The vaccines currently used in the U.S. still offer strong protection against severe COVID-19 disease and death—especially if people have gotten a booster dose. But those vaccines target the original coronavirus strain and their effectiveness against any infection dropped markedly when the super-contagious omicron mutant emerged.
Now with omicron’s even more transmissible relatives spreading widely, the Food and Drug Administration is considering ordering a recipe change for the vaccines made by both Pfizer and rival Moderna in hopes that modified boosters could better protect against another COVID-19 surge expected this fall and winter.

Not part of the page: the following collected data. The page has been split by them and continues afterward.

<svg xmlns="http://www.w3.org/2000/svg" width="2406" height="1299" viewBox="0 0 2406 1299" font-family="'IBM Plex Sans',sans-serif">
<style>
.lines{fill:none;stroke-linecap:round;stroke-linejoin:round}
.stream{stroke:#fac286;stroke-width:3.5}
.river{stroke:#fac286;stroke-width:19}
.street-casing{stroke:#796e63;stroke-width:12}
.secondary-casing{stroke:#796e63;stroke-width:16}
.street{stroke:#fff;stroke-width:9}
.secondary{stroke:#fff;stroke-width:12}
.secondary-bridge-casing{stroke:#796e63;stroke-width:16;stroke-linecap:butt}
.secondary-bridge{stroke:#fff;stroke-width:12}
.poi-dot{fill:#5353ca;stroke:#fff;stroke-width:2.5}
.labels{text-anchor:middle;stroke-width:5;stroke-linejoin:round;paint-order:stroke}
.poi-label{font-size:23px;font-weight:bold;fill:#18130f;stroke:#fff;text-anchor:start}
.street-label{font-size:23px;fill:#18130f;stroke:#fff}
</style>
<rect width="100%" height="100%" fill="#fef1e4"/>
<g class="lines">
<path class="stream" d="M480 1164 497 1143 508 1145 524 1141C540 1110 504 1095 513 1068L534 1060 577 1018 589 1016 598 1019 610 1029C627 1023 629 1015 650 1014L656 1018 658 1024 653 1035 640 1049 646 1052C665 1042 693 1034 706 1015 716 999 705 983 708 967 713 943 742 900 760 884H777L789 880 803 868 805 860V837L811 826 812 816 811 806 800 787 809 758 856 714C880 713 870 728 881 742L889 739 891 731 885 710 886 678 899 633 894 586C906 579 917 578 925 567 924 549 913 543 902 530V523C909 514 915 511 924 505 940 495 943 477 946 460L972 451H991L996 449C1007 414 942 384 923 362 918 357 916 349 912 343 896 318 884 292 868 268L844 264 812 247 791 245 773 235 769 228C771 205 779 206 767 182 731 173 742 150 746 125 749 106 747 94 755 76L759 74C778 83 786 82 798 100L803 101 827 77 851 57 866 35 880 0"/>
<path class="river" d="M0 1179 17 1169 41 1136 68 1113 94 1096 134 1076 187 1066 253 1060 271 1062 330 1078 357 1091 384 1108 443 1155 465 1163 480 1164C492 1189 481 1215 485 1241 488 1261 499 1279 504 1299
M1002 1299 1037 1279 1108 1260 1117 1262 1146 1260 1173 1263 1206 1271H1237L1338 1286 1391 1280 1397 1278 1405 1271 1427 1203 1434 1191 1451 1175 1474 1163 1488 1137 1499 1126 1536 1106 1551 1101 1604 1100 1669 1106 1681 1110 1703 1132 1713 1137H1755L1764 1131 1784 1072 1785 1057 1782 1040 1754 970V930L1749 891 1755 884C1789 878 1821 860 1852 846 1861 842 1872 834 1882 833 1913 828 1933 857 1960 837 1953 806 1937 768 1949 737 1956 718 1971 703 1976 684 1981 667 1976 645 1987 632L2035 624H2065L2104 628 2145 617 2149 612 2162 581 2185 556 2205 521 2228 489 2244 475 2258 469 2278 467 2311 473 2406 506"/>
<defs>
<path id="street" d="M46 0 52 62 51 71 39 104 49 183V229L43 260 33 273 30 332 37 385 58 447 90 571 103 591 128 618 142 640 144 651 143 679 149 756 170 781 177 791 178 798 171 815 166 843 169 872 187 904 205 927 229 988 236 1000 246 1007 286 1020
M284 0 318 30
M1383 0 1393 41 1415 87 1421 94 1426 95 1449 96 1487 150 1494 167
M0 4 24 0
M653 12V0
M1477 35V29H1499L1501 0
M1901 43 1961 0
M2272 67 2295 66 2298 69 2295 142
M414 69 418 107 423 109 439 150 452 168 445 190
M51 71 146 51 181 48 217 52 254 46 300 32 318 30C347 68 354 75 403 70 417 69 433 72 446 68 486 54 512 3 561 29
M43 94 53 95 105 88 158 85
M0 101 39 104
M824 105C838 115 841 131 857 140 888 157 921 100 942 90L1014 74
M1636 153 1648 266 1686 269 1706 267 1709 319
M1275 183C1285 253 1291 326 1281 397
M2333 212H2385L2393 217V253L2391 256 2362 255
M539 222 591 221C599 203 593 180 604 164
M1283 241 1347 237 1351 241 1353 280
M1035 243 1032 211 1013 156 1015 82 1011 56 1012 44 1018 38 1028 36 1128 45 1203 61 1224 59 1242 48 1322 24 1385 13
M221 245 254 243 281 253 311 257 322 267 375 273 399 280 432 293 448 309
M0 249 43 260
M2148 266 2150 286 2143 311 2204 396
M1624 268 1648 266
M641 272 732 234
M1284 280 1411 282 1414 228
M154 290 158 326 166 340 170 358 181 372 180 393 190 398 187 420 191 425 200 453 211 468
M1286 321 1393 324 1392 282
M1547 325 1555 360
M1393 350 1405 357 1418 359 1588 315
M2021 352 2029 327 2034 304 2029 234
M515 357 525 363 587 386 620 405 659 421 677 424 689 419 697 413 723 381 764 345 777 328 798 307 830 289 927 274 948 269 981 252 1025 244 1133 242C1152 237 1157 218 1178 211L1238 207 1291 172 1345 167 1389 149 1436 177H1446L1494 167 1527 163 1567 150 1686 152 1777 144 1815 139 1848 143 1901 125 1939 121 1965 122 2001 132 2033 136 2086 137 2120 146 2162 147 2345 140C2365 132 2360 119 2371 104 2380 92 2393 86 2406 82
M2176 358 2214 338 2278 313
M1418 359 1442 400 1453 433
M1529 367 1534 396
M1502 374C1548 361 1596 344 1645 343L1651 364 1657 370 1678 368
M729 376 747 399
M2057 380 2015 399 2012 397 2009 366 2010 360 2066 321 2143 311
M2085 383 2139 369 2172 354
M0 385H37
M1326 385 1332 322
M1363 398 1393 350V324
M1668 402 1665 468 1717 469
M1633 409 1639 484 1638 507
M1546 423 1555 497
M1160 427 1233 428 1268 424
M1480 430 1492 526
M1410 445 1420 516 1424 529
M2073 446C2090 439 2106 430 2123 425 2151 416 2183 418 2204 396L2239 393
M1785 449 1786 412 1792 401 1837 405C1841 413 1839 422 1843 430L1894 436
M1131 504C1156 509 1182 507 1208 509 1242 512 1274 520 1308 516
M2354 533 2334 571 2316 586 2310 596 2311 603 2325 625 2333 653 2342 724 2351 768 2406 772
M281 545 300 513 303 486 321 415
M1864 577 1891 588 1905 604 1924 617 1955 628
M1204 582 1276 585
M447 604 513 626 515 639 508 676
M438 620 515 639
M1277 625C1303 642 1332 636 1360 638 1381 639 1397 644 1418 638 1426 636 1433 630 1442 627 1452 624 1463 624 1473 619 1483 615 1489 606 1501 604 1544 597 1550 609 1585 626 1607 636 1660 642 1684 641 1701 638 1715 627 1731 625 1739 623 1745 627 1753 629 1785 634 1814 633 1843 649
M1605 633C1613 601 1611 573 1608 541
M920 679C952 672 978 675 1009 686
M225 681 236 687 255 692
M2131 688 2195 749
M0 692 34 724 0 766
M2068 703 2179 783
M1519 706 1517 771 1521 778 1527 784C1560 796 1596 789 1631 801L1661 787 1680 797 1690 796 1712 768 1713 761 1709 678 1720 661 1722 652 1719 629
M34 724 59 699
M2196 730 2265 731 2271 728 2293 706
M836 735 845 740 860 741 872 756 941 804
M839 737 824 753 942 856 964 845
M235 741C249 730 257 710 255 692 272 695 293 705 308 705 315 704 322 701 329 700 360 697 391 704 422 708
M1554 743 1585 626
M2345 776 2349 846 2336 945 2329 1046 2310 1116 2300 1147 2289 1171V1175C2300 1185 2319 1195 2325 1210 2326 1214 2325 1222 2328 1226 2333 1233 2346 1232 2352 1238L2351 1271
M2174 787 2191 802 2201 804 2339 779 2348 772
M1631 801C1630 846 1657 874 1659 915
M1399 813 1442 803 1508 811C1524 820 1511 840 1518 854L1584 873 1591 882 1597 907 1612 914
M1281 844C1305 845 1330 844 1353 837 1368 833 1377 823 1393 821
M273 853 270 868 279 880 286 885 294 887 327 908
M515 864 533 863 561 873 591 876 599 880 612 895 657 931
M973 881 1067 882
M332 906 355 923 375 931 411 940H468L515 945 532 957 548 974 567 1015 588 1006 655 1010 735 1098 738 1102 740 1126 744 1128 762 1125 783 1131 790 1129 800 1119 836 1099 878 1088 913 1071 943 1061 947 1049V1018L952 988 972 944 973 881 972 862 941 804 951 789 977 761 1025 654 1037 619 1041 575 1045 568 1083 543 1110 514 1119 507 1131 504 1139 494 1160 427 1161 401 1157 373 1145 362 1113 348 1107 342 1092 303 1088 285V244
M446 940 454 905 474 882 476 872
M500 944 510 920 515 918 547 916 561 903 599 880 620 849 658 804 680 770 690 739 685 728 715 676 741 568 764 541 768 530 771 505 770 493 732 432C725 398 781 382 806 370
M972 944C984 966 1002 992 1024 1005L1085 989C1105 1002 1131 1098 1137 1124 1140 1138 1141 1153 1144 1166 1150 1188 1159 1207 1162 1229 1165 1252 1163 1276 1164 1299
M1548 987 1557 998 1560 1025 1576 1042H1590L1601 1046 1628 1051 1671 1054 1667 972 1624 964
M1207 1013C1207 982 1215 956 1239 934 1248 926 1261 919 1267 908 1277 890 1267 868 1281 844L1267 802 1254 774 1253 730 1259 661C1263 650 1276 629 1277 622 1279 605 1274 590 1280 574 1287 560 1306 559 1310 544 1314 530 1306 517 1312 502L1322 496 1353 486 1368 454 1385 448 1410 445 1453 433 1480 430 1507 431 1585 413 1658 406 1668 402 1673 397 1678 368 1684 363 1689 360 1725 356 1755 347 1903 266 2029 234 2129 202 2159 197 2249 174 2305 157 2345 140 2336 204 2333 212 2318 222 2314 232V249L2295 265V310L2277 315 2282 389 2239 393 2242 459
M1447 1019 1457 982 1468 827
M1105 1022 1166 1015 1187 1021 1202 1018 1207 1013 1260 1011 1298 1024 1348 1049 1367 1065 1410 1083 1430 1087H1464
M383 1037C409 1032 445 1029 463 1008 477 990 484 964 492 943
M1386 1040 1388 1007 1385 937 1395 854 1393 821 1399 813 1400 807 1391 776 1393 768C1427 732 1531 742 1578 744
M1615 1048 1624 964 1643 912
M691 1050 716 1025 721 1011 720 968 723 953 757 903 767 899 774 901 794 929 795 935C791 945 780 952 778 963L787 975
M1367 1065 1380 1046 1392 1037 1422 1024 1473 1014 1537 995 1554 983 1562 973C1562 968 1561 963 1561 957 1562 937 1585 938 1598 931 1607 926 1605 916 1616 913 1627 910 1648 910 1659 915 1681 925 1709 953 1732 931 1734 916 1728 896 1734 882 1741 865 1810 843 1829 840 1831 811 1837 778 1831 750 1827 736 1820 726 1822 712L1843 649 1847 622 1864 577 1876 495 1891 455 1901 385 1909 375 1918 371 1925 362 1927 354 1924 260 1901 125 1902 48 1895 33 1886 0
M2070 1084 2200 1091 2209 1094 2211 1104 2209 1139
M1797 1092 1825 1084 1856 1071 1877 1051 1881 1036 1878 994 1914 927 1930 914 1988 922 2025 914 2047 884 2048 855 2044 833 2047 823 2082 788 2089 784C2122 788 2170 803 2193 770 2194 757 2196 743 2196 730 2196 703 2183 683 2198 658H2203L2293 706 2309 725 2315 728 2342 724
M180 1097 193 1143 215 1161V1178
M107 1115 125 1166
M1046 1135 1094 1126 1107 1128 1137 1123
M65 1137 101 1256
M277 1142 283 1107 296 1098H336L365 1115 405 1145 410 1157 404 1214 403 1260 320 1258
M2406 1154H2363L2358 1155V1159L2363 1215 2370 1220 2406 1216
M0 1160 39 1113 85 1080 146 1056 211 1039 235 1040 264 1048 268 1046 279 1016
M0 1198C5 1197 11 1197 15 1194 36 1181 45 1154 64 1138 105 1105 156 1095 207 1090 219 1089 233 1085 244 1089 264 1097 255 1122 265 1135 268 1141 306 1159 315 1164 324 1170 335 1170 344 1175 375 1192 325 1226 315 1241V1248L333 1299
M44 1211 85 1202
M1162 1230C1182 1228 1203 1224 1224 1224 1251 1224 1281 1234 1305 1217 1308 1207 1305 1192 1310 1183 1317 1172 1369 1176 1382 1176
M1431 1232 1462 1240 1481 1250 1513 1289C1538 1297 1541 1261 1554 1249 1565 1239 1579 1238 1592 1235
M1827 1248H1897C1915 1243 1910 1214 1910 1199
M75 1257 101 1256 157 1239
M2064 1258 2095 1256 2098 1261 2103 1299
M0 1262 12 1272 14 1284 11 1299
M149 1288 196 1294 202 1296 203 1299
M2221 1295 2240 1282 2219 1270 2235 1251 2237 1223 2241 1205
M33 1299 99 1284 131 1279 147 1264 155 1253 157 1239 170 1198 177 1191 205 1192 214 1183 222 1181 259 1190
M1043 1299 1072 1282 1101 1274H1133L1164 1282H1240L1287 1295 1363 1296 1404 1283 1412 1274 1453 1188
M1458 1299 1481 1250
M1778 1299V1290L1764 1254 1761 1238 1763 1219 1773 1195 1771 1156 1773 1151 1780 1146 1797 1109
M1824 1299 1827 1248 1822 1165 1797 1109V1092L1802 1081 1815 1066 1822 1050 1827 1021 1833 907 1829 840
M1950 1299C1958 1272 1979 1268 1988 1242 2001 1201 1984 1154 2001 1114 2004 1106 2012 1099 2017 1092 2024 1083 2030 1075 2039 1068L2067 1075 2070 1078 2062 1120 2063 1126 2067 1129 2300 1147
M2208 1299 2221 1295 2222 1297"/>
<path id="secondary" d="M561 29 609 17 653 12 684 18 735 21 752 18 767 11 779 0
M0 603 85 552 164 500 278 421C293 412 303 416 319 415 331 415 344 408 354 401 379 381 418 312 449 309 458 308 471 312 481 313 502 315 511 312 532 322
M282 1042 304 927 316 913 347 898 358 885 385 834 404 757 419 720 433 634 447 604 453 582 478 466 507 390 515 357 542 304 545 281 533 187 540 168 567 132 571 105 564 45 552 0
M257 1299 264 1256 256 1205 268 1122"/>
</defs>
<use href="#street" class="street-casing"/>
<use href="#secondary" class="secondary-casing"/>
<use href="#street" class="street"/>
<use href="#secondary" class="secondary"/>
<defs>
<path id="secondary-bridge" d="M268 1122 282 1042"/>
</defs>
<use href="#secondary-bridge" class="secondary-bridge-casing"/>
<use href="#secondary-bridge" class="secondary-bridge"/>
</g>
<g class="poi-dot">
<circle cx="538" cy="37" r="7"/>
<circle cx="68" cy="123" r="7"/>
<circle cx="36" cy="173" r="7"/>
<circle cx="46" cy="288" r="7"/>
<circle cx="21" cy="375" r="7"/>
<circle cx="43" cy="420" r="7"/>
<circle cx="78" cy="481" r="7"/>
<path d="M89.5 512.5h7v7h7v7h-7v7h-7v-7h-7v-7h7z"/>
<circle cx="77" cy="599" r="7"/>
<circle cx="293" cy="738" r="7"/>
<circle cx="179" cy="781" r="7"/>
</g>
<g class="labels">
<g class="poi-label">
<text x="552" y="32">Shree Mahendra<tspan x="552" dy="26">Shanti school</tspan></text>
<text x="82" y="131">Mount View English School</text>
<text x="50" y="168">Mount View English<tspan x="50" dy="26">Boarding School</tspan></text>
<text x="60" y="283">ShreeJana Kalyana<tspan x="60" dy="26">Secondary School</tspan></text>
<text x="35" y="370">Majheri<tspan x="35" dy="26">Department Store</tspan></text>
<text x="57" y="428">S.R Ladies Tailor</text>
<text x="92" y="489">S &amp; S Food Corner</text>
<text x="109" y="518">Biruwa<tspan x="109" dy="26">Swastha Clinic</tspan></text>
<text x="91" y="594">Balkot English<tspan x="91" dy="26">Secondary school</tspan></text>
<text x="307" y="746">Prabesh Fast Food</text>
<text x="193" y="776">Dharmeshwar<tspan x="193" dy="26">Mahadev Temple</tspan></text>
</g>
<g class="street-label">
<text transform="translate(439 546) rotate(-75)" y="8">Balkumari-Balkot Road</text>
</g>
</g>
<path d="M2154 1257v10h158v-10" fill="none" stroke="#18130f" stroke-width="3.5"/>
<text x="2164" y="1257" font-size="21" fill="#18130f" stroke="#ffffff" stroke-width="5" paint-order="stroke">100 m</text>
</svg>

Pfizer and its partner BioNTech studied two different ways of updating their shots—targeting just omicron, or a combination booster that adds omicron protection to the original vaccine. They also tested whether to keep today’s standard dosage—30 micrograms—or to double the shots’ strength.
In a study of more than 1,200 middle-aged and older adults who’d already had three vaccine doses, Pfizer said both booster approaches spurred a substantial jump in omicron-fighting antibodies.
“Based on these data, we believe we have two very strong omicron-adapted candidates,” Pfizer CEO Albert Bourla said in a statement.
Pfizer’s omicron-only booster sparked the strongest immune response against that variant.
But many experts say combination shots may be the best approach because they would retain the proven benefits of the original COVID-19 vaccine while adding new protection against omicron. And Pfizer said a month after people received its combo shot, they had a 9 to 11-fold increase in omicron-fighting antibodies. That’s more than 1.5 times better than another dose of the original vaccine.
And importantly, preliminary lab studies show the tweaked shots also produce antibodies capable of fighting omicron’s genetically distinct relatives named BA.4 and BA.5, although those levels weren’t nearly as high.
Moderna recently announced similar results from tests of its combination shot, what scientists call a “bivalent” vaccine.
The studies weren’t designed to track how well updated boosters prevented COVID-19 cases. Nor is it clear how long any added protection would last.
But the FDA’s scientific advisers will publicly debate the data on Tuesday, as they grapple with whether to recommend a change to the vaccines’ recipes—ahead of similar decisions by other countries.